Culture - La ville de Caen revient sur la gratuité de ses musées
La mairie de Caen a annoncé, le 8 juin, son intention de revenir sur la gratuité généralisée des collections permanentes des deux musées de la ville. Cette dernière revient ainsi sur la décision prise en 2005 par la municipalité précédente, c'est-à-dire bien avant que l'Etat mette lui-même en place un dispositif similaire pour les musées nationaux (voir nos articles ci-contre). Si les arrière-pensées politiques ne sont sans doute pas à exclure - Caen a basculé de droite à gauche lors des élections municipales de 2008 -, la ville avance plusieurs arguments pour justifier cette décision. Elle relève tout d'abord qu'"il n'y a pas eu d'augmentation significative et pérenne du public pour les collections permanentes, en particulier au musée des Beaux-Arts". Si l'instauration de la gratuité a fait passer le nombre de visiteurs de 39.334 à 49.571 entre 2004 et 2005, celui-ci a ensuite stagné - avec des évolutions assez erratiques d'une année sur l'autre -, pour atteindre, l'an dernier, 45.007 visiteurs. La ville estime également que "la gratuité des collections permanentes a constitué un frein au développement des expositions temporaires, notamment au musée de Normandie". Si la fréquentation des collections permanentes du musée de Normandie a augmenté depuis 2005 (ce qui plaiderait plutôt en faveur de la gratuité), celle des expositions temporaires a effectivement décliné sur la même période. Mais la démonstration de la ville n'apporte pas d'éléments probants sur l'existence d'un lien de causalité entre ces deux évolutions opposées. Contrairement aux collections permanentes, la fréquentation des expositions temporaires dépend en effet aussi de la qualité et de l'attractivité de ces dernières. Enfin, la ville estime également que la gratuité "favorisait surtout la fréquentation des touristes, mais n'a pas permis d'élargir sociologiquement le public des visiteurs caennais".

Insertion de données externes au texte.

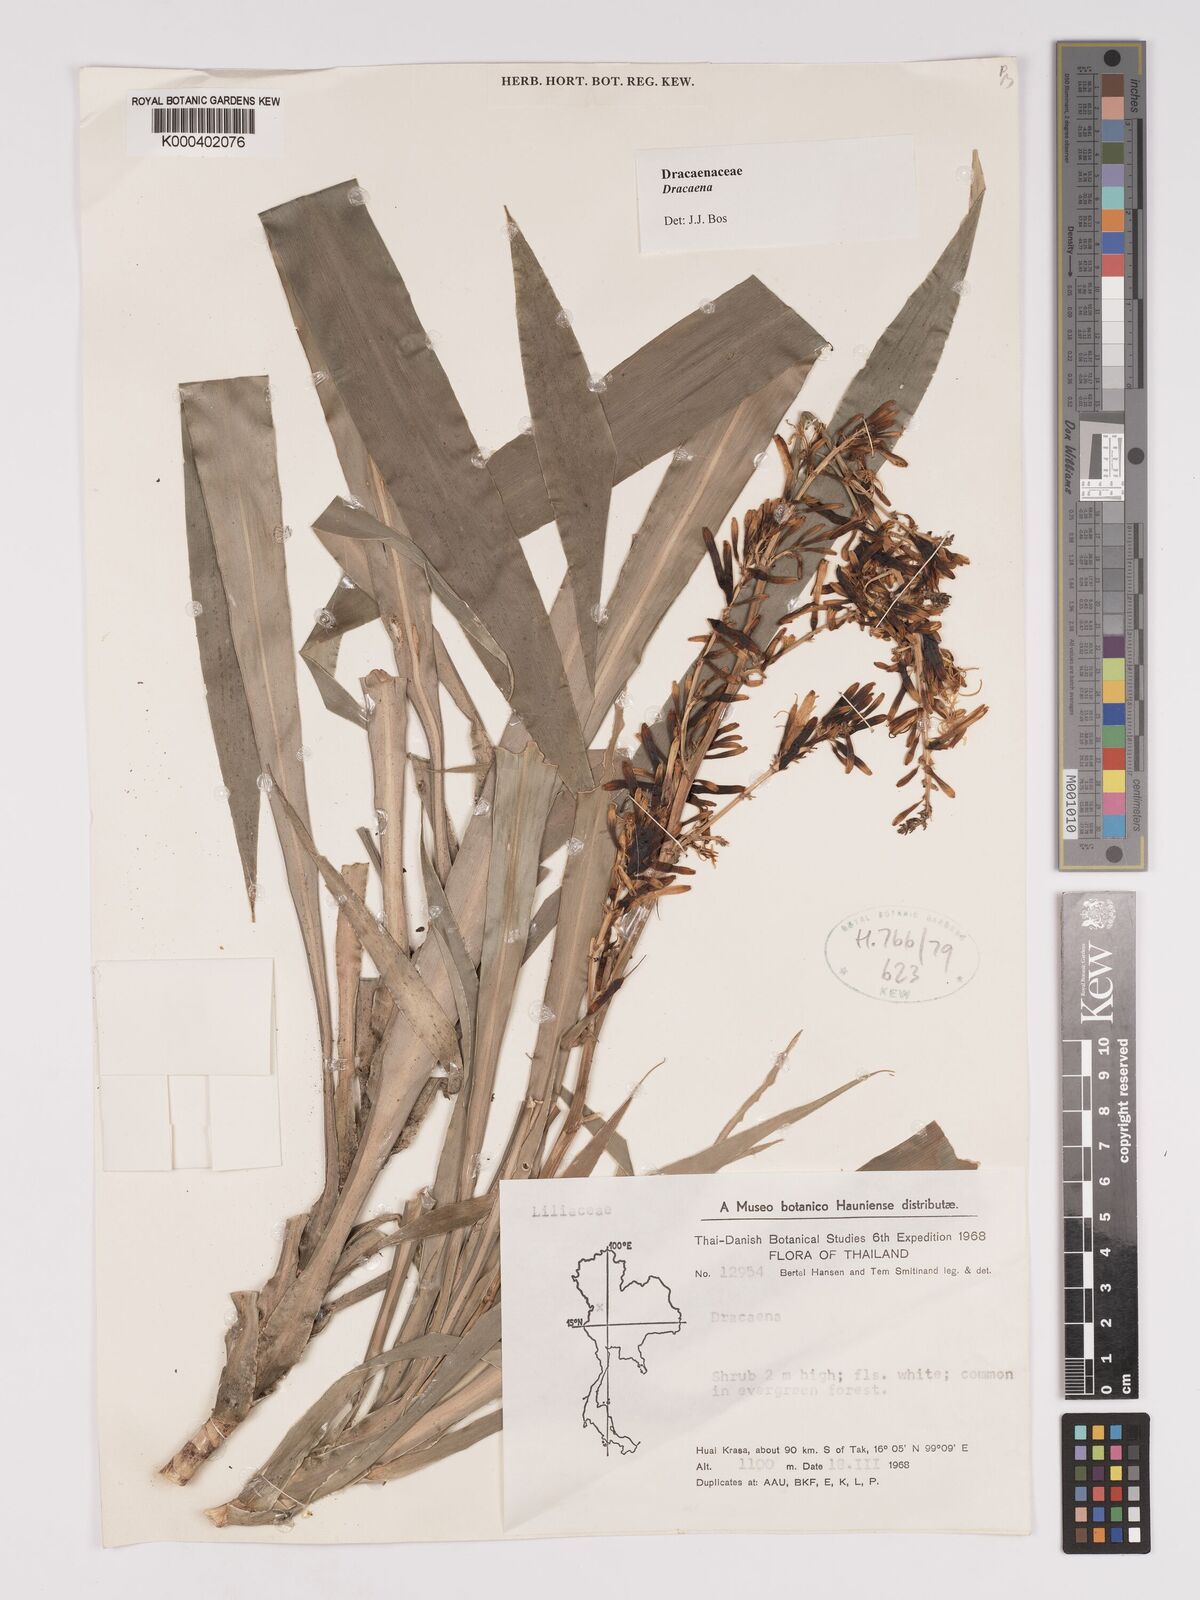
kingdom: Plantae
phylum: Tracheophyta
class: Liliopsida
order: Asparagales
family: Asparagaceae
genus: Dracaena
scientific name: Dracaena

La ville prend toutefois bien soin de préciser que la fin du dispositif mis en place en 2005 ne signifie pas la disparition pure et simple de la gratuité dans les musées de Caen. La gratuité totale - y compris pour les expositions temporaires - est en effet maintenue pour tous les jeunes de moins de 26 ans (étudiants ou non), pour les bénéficiaires de minima sociaux et pour les personnes handicapées. La nouvelle grille tarifaire, entrée en vigueur le 8 juin, prévoit également une gratuité pour tous les publics le premier dimanche de chaque mois dans les deux musées de la ville. Par ailleurs, la nouvelle grille prévoit plusieurs offres tarifaires groupées - donc plus avantageuses - comme le "pass muséo" et le "pass murailles". Enfin, pour éviter tout reproche d'attitude anti-culturelle, la ville fait savoir que les recettes supplémentaires issues de la suppression de la gratuité généralisée - au demeurant assez modestes (30 à 40.000 euros attendus) - "permettront de mettre en place une politique publique d'accès à la culture plus solidaire et de développer des actions de médiation pour aller au-devant des publics les plus éloignés de la culture".
En prenant cette décision, la ville de Caen ne fait finalement que se ranger à la position de l'Etat, qui a choisi de cantonner la gratuité des collections permanentes des musées nationaux aux moins de 26 ans (Français et ressortissants d'un pays de l'Union européenne), ainsi qu'aux enseignants du premier et du second degré. Nombre de villes - comme Caen - avaient en revanche choisi d'aller plus loin en élargissant fortement le champ de la gratuité. Il reste maintenant à savoir si la décision de la cité normande va rester un geste isolé ou si elle constitue au contraire le premier signe d'un mouvement plus large.